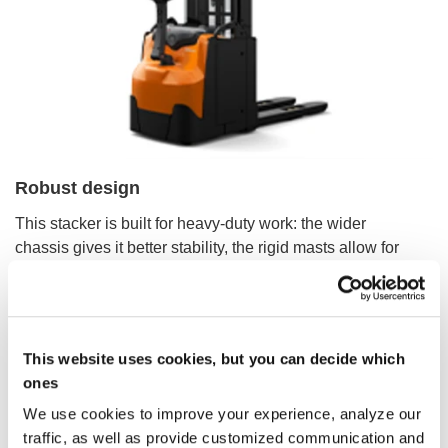
Robust design
This stacker is built for heavy-duty work: the wider
chassis gives it better stability, the rigid masts allow for
lift heights up to 6 m and the large battery sizes
guarantee high performance throughout the shift.
This website uses cookies, but you can decide which
ones
We use cookies to improve your experience, analyze our
traffic, as well as provide customized communication and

Work item: From the records above, count how many lines hold the string "This", then give only that number.

Your response: 2